Thanks for that tip, Lloyd is hard to keep focused on walks as well no matter high value the treats are, so I will definitely see he improves if he knows his only source of food is from me.


----------



## lloyddobler (Nov 30, 2014)

Over the past week or so, I've been getting Lloyd used to a Gentler Leader head harness. We finally went out in the wild (on the sidewalk) for a brief 15 minute walk last night using the GL. I have to tell you, it seemed like I was walking a different dog. He stayed by my side. He would briefly try to paw at his snout, but would quickly stop and re-focus on walking. We saw a german shepard on the other side of the street. Lloyd paused and looked at the other dog, but didn't lose his cool. In his regular harness, I know he would have immediately started barking and going nutty. I don't think he was entirely comfortable wearing the GL, but I am sure he will get used to it. He seems to like having me put it on him as he will run up to me when I get it out. He knows that he will be rewarded handsomely with treats when I put it on him.

For the next 6 days, I'm dog sitting my neighbor's sweet 6 year old golden. Lloyd's known him since I brought him home and they are best buds. Lloyd will love having him around, but it will be more difficult to get training in. My neighbor dog has many food allergies and can't have treats. I feel bad not giving him treats when I'm rewarding Lloyd. 

I'm really feeling optimistic that the Gentle Leader is really going to help us through this journey.

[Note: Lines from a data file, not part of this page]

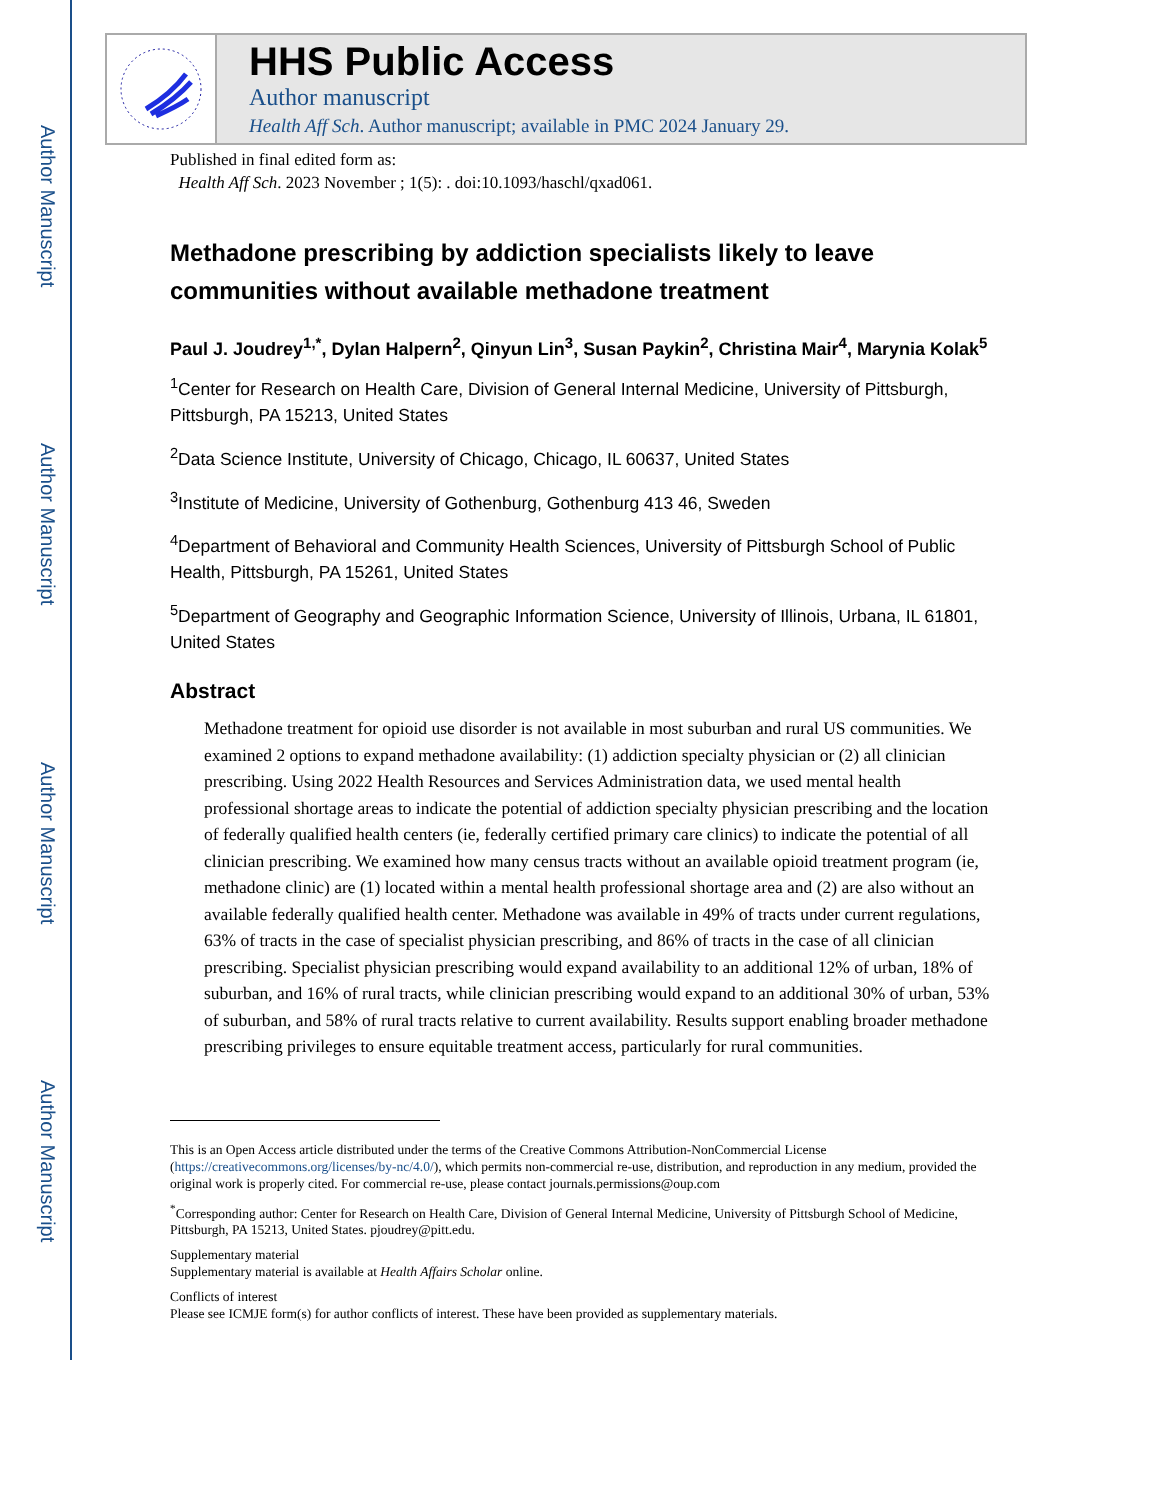Author Manuscript
Author Manuscript
Author Manuscript
Author Manuscript
HHS Public Access
Author manuscript
Health Aff Sch. Author manuscript; available in PMC 2024 January 29.
Published in final edited form as:
Health Aff Sch. 2023 November ; 1(5): . doi:10.1093/haschl/qxad061.
Methadone prescribing by addiction specialists likely to leave communities without available methadone treatment
Paul J. Joudrey<sup>1,*</sup>, Dylan Halpern<sup>2</sup>, Qinyun Lin<sup>3</sup>, Susan Paykin<sup>2</sup>, Christina Mair<sup>4</sup>, Marynia Kolak<sup>5</sup>
<sup>1</sup> Center for Research on Health Care, Division of General Internal Medicine, University of Pittsburgh, Pittsburgh, PA 15213, United States
<sup>2</sup> Data Science Institute, University of Chicago, Chicago, IL 60637, United States
<sup>3</sup> Institute of Medicine, University of Gothenburg, Gothenburg 413 46, Sweden
<sup>4</sup> Department of Behavioral and Community Health Sciences, University of Pittsburgh School of Public Health, Pittsburgh, PA 15261, United States
<sup>5</sup> Department of Geography and Geographic Information Science, University of Illinois, Urbana, IL 61801, United States
Abstract
Methadone treatment for opioid use disorder is not available in most suburban and rural US communities. We examined 2 options to expand methadone availability: (1) addiction specialty physician or (2) all clinician prescribing. Using 2022 Health Resources and Services Administration data, we used mental health professional shortage areas to indicate the potential of addiction specialty physician prescribing and the location of federally qualified health centers (ie, federally certified primary care clinics) to indicate the potential of all clinician prescribing. We examined how many census tracts without an available opioid treatment program (ie, methadone clinic) are (1) located within a mental health professional shortage area and (2) are also without an available federally qualified health center. Methadone was available in 49% of tracts under current regulations, 63% of tracts in the case of specialist physician prescribing, and 86% of tracts in the case of all clinician prescribing. Specialist physician prescribing would expand availability to an additional 12% of urban, 18% of suburban, and 16% of rural tracts, while clinician prescribing would expand to an additional 30% of urban, 53% of suburban, and 58% of rural tracts relative to current availability. Results support enabling broader methadone prescribing privileges to ensure equitable treatment access, particularly for rural communities.
This is an Open Access article distributed under the terms of the Creative Commons Attribution-NonCommercial License (https://creativecommons.org/licenses/by-nc/4.0/), which permits non-commercial re-use, distribution, and reproduction in any medium, provided the original work is properly cited. For commercial re-use, please contact journals.permissions@oup.com
<sup>*</sup> Corresponding author: Center for Research on Health Care, Division of General Internal Medicine, University of Pittsburgh School of Medicine, Pittsburgh, PA 15213, United States. pjoudrey@pitt.edu.
Supplementary material
Supplementary material is available at Health Affairs Scholar online.
Conflicts of interest
Please see ICMJE form(s) for author conflicts of interest. These have been provided as supplementary materials.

Have a great day everyone!


----------



## Our3dogs (Apr 3, 2008)

For the dog you are watching, just use his regular kibble as a treat. They don't really care that it is not the fancy treat out of the bag, they just know they are getting something. This way you won't feel bad that he is getting left out. Good luck!


----------



## DJdogman (Apr 23, 2013)

lloyddobler said:


> Over the past week or so, I've been getting Lloyd used to a Gentler Leader head harness. We finally went out in the wild (on the sidewalk) for a brief 15 minute walk last night using the GL. I have to tell you, it seemed like I was walking a different dog. He stayed by my side. He would briefly try to paw at his snout, but would quickly stop and re-focus on walking. We saw a german shepard on the other side of the street. Lloyd paused and looked at the other dog, but didn't lose his cool. In his regular harness, I know he would have immediately started barking and going nutty. I don't think he was entirely comfortable wearing the GL, but I am sure he will get used to it. He seems to like having me put it on him as he will run up to me when I get it out. He knows that he will be rewarded handsomely with treats when I put it on him.
> 
> For the next 6 days, I'm dog sitting my neighbor's sweet 6 year old golden. Lloyd's known him since I brought him home and they are best buds. Lloyd will love having him around, but it will be more difficult to get training in. My neighbor dog has many food allergies and can't have treats. I feel bad not giving him treats when I'm rewarding Lloyd.
> 
> ...


That's so great! Its a great feeling seeing them change even slightly, it spurs you on to keep training. He'll have good days and bad days I'm sure, but every improvement counts


----------



## lloyddobler (Nov 30, 2014)

Quick update. Lloyd is having a blast having his bff Brinkley stay with us this week. I think he will be a bit lost when Brinkley goes home in 2 days. I've been walking him on the gentle leader and I cannot believe the difference it has made. He is calmer and does not react the way he used to dogs. We've had dogs bark and lunge at him from across the street and he stays by my side. I hear a little grumbling, but he doesn't lose his mind. I've even been able to walk him and Brinkley together. I never would have dreamed I'd be able to do that. We were even able to walk right past 2 golden doodles (big ones) that barked at him and he didn't react at all.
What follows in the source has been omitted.